Esta opción no solamente pareciera responder a sus necesidades internacionales, sino también de cara a su política interna, pues mantener la idea de un enemigo externo fuerte -de ahí la necesidad de revivir el sistema de la Guerra Fría- ha servido desde tiempos inmemoriales para la unidad nacional, argumento que suena bastante tentador para un gobierno estadounidense que se enfrentará los próximos años a conciliar a una sociedad profundamente polarizada y en medio de una grave crisis social que se hizo evidente tras las elecciones de 2020. Lo problemático de elegir esta opción para los intereses de Washington podemos cifrarlo en dos puntos, uno es que conlleva reconocer a la RPC como un actor de alcance global y la existencia de facto de un sistema bipolar, lo cual podría dar paso a una multipolaridad.

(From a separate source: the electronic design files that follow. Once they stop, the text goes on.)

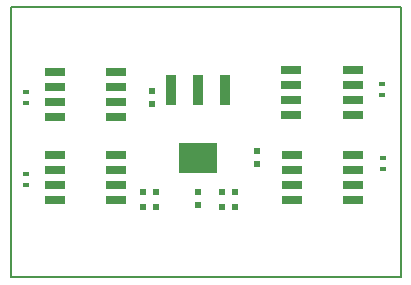
<source format=gbr>
G04 #@! TF.FileFunction,Paste,Top*
%FSLAX46Y46*%
G04 Gerber Fmt 4.6, Leading zero omitted, Abs format (unit mm)*
G04 Created by KiCad (PCBNEW 4.0.3+e1-6302~38~ubuntu14.04.1-stable) date Fri Aug 19 16:38:25 2016*
%MOMM*%
%LPD*%
G01*
G04 APERTURE LIST*
%ADD10C,0.100000*%
%ADD11C,0.150000*%
%ADD12R,0.500000X0.600000*%
%ADD13R,0.600000X0.500000*%
%ADD14R,0.600000X0.400000*%
%ADD15R,3.300000X2.500000*%
%ADD16R,0.950000X2.500000*%
%ADD17R,1.778000X0.711200*%
G04 APERTURE END LIST*
D10*
D11*
X170180000Y-107950000D02*
X170180000Y-85090000D01*
X203200000Y-107950000D02*
X170180000Y-107950000D01*
X203200000Y-85090000D02*
X203200000Y-107950000D01*
X170180000Y-85090000D02*
X203200000Y-85090000D01*
D12*
X191008000Y-98340000D03*
X191008000Y-97240000D03*
X182118000Y-92160000D03*
X182118000Y-93260000D03*
D13*
X182477500Y-100711000D03*
X181377500Y-100711000D03*
X189208500Y-100711000D03*
X188108500Y-100711000D03*
X182477500Y-101981000D03*
X181377500Y-101981000D03*
X189208500Y-101981000D03*
X188108500Y-101981000D03*
D12*
X186055000Y-100732500D03*
X186055000Y-101832500D03*
D14*
X201612500Y-91625000D03*
X201612500Y-92525000D03*
X201676000Y-98748000D03*
X201676000Y-97848000D03*
X171450000Y-100145000D03*
X171450000Y-99245000D03*
D15*
X186055000Y-97875000D03*
D16*
X186055000Y-92075000D03*
X183755000Y-92075000D03*
X188355000Y-92075000D03*
D14*
X171450000Y-92260000D03*
X171450000Y-93160000D03*
D17*
X193929000Y-94180000D03*
X199136000Y-94180000D03*
X193929000Y-92910000D03*
X199136000Y-92910000D03*
X193929000Y-91640000D03*
X199136000Y-91640000D03*
X193929000Y-90370000D03*
X199136000Y-90370000D03*
X193992500Y-101419000D03*
X199199500Y-101419000D03*
X193992500Y-100149000D03*
X199199500Y-100149000D03*
X193992500Y-98879000D03*
X199199500Y-98879000D03*
X193992500Y-97609000D03*
X199199500Y-97609000D03*
X179133500Y-97590000D03*
X173926500Y-97590000D03*
X179133500Y-98860000D03*
X173926500Y-98860000D03*
X179133500Y-100130000D03*
X173926500Y-100130000D03*
X179133500Y-101400000D03*
X173926500Y-101400000D03*
X179133500Y-90605000D03*
X173926500Y-90605000D03*
X179133500Y-91875000D03*
X173926500Y-91875000D03*
X179133500Y-93145000D03*
X173926500Y-93145000D03*
X179133500Y-94415000D03*
X173926500Y-94415000D03*
M02*

</source>
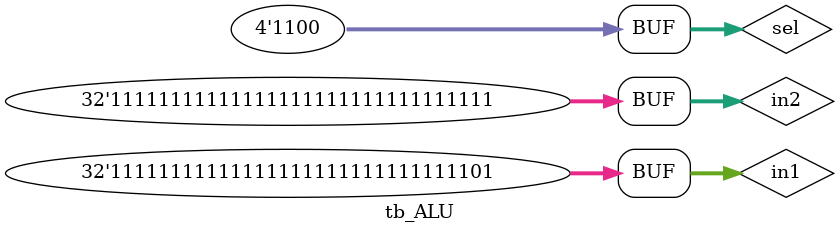
<source format=v>
`timescale 1ns / 1ps
module ALU #(parameter width = 32)
				(input signed [width-1:0] op1, op2,
				 input [3:0] sel,
				 output reg signed [width-1:0] out);
				 
		parameter ALUand = 4'b0000; //a & b
		parameter ALUor = 4'b0001;	// a | b
		parameter ALUadd = 4'b0010;	//a + b
		parameter ALUandnot = 4'b0100; //a&~b
		parameter ALUornot = 4'b0101; //a|~b
		parameter ALUsub = 4'b0110;	//a-b
		parameter ALUslt = 4'b0111;	//set less than. Output 1 if a < b, else output 0
		
		parameter ALUxor = 4'b1000; //a^b
		parameter ALUsll = 4'b1001; //a<<b
		parameter ALUsrl = 4'b1010; //a>>b
		parameter ALUsra = 4'b1011; //a>>b arithmetic
		parameter ALUmult = 4'b1100; //a*b
		
	
	always@* begin
		case (sel)
			ALUand:	out <= op1 & op2;
			ALUor:	out <= op1 | op2;
			ALUadd:	out <= op1 + op2;
			ALUandnot:	out <= op1 & (~op2);
			ALUornot:	out <= op1 | (~op2);
			ALUsub:	out <= op1 - op2;
			ALUslt:	if (op1 < op2) out <= 1;
						else out <= 0;
			ALUxor: out <= op1^op2;
			ALUsll: out <= op1<<op2;
			ALUsrl: out <= op1>>op2;
			ALUsra: out <= op1>>op2;
			ALUmult: out <= op1*op2;
			default: out <= 0;
		endcase
	end

endmodule

module tb_ALU;
	parameter w = 32;
	reg signed [w-1:0] in1, in2;
	reg [3:0] sel;
	wire signed [w-1:0] result;
	
	ALU #(.width(w)) t1 (.op1(in1), .op2(in2), .sel(sel), .out(result));
	
	initial begin
	in1 = -3; in2 = -1; sel = 0;
	#5 sel = 1;
	#5 sel = 2;
	#5 sel = 4;
	#5 sel = 5;
	#5 sel = 6;
	#5 sel = 7;
	#5 sel = 8;
	#5 sel = 9;
	#5 sel = 10;
	#5 sel = 11;
	#5 sel = 12;
	end
endmodule

</source>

El segundo punto es la posibilidad de que los países que los EE. UU. han aislado del sistema internacional, como Irán o la propia Rusia, encuentren a través de China la posibilidad de articularse políticamente.
Es comprensible que los informes del Departamento de Estado de EE. UU. que hemos referido hayan perfilado el conflicto con China y su política a largo plazo, en los mismos ejes utilizados para pensar la Guerra Fría: en la disputa por el tercer mundo, por la carrera tecnológica de cara a la sexta revolución industrial, bajo la acusación estadounidense sobre la dirigencia china de adherirse ideológicamente al marxismo-leninismo, que pareciera haber resucitado desde el fallido fin de la historia de Fukuyama. Por ello, es difícil no recurrir a Marx cuando, iniciando el 18 Brumario de Luis Bonaparte, explica que la historia se repite dos veces, primero como tragedia y luego como farsa.